Text Mining the New York Times

← Back to Stories (view on slashdot.org)

Text Mining the New York Times

Posted by ryuzaki0 on Friday July 28, 2006 @10:29PM from the good-place-to-mine dept.

Roland Piquepaille writes "Text mining is a computer technique to extract useful information from unstructured text. And it's a difficult task. But now, using a relatively new method named topic modeling, computer scientists from University of California, Irvine (UCI), have analyzed 330,000 stories published by the New York Times between 2000 and 2002 in just a few hours. They were able to automatically isolate topics such as the Tour de France, prices of apartments in Brooklyn or dinosaur bones. This technique could soon be used not only by homeland security experts or librarians, but also by physicians, lawyers, real estate people, and even by yourself. Read more for additional details and a graph showing how the researchers discovered links between topics and people."

3 of 104 comments (clear)

Min score:

Reason:

Sort:

Re:Support Vector Machine? by Anonymous Coward · 2006-07-29 00:22 · Score: 4, Informative

Text modeling is mostly viewed as an unsupervised machine learning problem (as nobody will go through thousands of articles and tag each and every word, i.e. assign a topic to it). However support vector machines are very good classifiers for supervised data, e.g. digits recognition (you just learn your svm for a training sample of pictures of 9's tagged as a 9, the svm should then return the correct class for a new digit).

The problem with this new method (called LDA introduced by Blei, Jordan and Ng in 2003) is (beside other issues) the so called inference step, as it is analytically intractable. Blei et al. solved this by means of variational methods, i.e. simplifying the model motivated by averaging-out phenomenas. Another method (which as far as I understand was applied by Steyvers) is sampling, in this case Gibbs sampling. Usually the variational methods are superior to sampling approaches as one needs quite a lot of samples for the whole thing to converge.
Earlier modes of text mining by soapbox · 2006-07-29 01:18 · Score: 4, Informative

Phil Schrodt at the U of Kansas has been doing something similar for years using The Kansas Event Data System (and its new update, TABARI).

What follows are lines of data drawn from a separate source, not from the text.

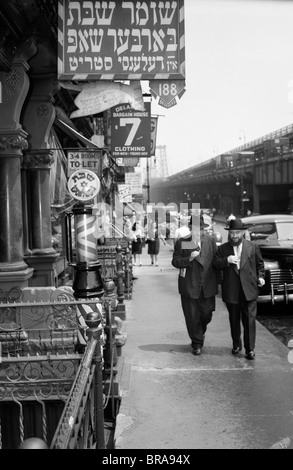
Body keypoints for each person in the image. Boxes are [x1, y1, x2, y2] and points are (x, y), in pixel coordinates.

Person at [213, 218, 265, 360]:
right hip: (232, 291)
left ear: (243, 232)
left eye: (237, 233)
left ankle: (250, 349)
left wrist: (261, 277)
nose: (234, 236)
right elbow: (215, 264)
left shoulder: (252, 247)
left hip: (249, 290)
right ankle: (236, 344)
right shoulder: (223, 249)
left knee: (249, 321)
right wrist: (226, 260)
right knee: (234, 320)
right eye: (232, 233)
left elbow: (260, 264)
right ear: (229, 233)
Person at [171, 214, 219, 355]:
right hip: (189, 286)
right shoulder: (182, 242)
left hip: (207, 285)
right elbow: (175, 261)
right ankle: (196, 343)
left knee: (206, 314)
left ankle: (199, 332)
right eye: (194, 229)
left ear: (204, 230)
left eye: (200, 229)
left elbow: (215, 260)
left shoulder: (210, 240)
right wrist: (188, 259)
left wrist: (221, 282)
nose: (198, 232)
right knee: (192, 317)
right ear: (190, 228)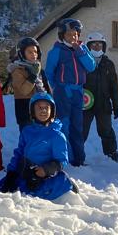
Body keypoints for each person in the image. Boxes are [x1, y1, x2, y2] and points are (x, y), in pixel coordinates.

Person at [0, 90, 76, 200]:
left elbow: (62, 160)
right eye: (39, 107)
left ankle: (66, 184)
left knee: (44, 190)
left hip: (46, 174)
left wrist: (46, 170)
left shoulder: (56, 135)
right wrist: (12, 173)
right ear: (32, 111)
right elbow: (19, 153)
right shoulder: (27, 131)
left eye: (46, 108)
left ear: (52, 111)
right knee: (5, 187)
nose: (43, 110)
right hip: (28, 171)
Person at [45, 18, 96, 167]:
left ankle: (79, 159)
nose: (73, 37)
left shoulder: (82, 49)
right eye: (69, 34)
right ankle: (66, 158)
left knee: (77, 126)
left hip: (78, 92)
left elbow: (91, 66)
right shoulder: (57, 51)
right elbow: (49, 72)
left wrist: (80, 52)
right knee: (64, 125)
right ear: (62, 35)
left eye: (75, 34)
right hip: (63, 91)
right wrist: (58, 87)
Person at [82, 31, 118, 162]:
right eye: (94, 44)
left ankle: (111, 153)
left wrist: (116, 105)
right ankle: (76, 154)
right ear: (88, 46)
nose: (97, 47)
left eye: (100, 44)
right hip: (85, 103)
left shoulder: (108, 64)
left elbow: (114, 86)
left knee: (106, 130)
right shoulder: (82, 62)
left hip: (103, 103)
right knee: (81, 130)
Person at [5, 36, 50, 130]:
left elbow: (47, 90)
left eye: (35, 51)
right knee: (29, 141)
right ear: (22, 53)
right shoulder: (18, 70)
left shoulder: (38, 70)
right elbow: (23, 91)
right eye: (30, 52)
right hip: (26, 112)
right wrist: (33, 76)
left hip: (42, 110)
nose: (33, 54)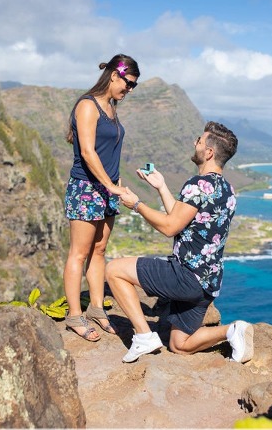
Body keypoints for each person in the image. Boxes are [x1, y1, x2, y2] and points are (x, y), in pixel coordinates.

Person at [106, 121, 253, 363]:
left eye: (199, 141)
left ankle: (144, 336)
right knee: (180, 345)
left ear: (209, 152)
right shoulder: (227, 189)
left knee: (113, 270)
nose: (195, 143)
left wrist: (136, 204)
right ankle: (233, 330)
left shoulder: (197, 184)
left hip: (186, 275)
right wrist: (162, 187)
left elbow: (170, 226)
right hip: (208, 283)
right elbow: (181, 217)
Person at [62, 54, 140, 342]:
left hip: (107, 189)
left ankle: (96, 308)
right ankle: (74, 316)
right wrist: (112, 186)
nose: (129, 90)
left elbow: (107, 152)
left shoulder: (111, 106)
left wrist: (114, 183)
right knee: (79, 253)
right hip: (86, 188)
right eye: (128, 83)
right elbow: (87, 152)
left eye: (133, 86)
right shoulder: (87, 105)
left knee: (99, 251)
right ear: (114, 75)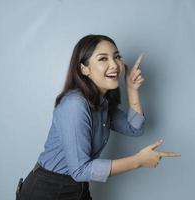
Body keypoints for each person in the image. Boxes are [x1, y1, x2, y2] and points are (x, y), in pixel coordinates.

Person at [16, 34, 181, 200]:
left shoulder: (102, 103)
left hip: (78, 186)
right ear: (84, 69)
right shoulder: (74, 105)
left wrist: (131, 89)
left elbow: (134, 129)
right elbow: (80, 170)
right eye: (103, 59)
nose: (114, 65)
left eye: (116, 57)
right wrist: (138, 161)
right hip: (47, 190)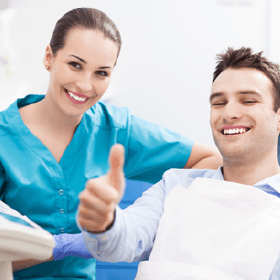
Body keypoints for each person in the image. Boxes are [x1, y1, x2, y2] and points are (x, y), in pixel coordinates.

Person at [0, 7, 222, 280]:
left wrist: (138, 221)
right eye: (75, 65)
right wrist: (58, 248)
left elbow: (209, 161)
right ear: (49, 57)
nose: (84, 84)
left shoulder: (115, 129)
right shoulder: (4, 139)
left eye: (101, 73)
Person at [78, 47, 280, 280]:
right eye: (218, 103)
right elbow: (126, 238)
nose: (229, 112)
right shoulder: (175, 186)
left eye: (248, 100)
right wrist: (105, 221)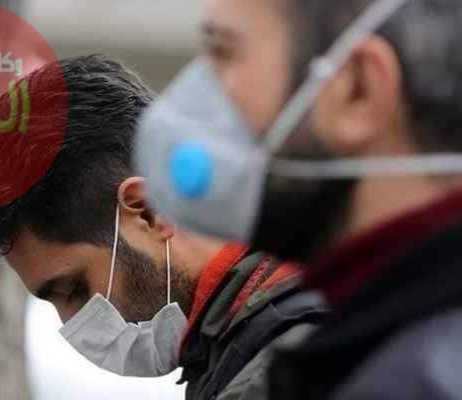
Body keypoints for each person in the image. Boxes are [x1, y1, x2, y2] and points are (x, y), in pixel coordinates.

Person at [0, 54, 326, 400]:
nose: (72, 324)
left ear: (148, 211)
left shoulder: (290, 368)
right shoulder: (238, 349)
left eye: (74, 288)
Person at [134, 0, 462, 399]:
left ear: (357, 89)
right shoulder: (387, 345)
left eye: (223, 52)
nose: (195, 93)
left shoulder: (406, 382)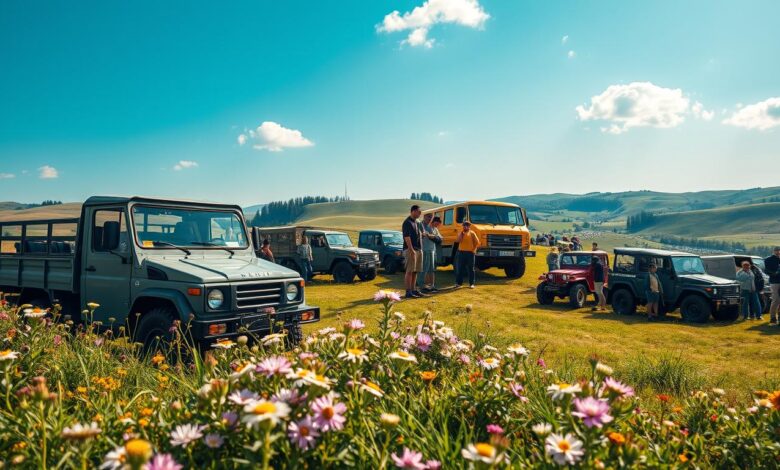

He started using Reuters news summaries to feed the KEDS engine back in the 1990s.

Following Schrodt's work, Doug Bond and his brother, both recently of Harvard, produced the IDEAS database using machine-based coding.

These types of data can be categorized by keywords or topic, though the engines don't try to generate links. The resulting data can also be used for statistical analysis in a certain slashdotter's dissertation research...
brief explanation of the method by jrtom · 2006-07-29 17:30 · Score: 4, Informative
I'm a PhD student in the research group that worked on this. My research is somewhat different (machine learning and data mining on social network data sets) but I've gone to a lot of meeting and presentations on this work, and I've used the model they're describing in my own research. Certainly people have worked on document classification before, but posters that are suggesting that this isn't new don't understand what this method accomplishes. For example:
- basically, the model assigns a probability distribution over topics to each document
  i.e., documents aren't assigned to a single topic (as in latent semantic analysis (LSA))
- topics are learned from the documents automatically, not pre-defined
  this means, incidentally, that they're not automatically labeled, although a list of the top 5 words for a topic generally characterizes it pretty well.
- the technique can learn which authors are likely to have written various pieces of a given document, or which cited documents are likely to have contributed most to this document
  side benefit: you can also discover misattributions (e.g., authors with the same name)
For a good high level description of what these models are doing, see Mark Steyvers' research page (MS is one of the authors); that page also has links to a number of the preceding papers. Those interested in seeing what the output of a related model looks like might like to check out the Author-Topic Browser.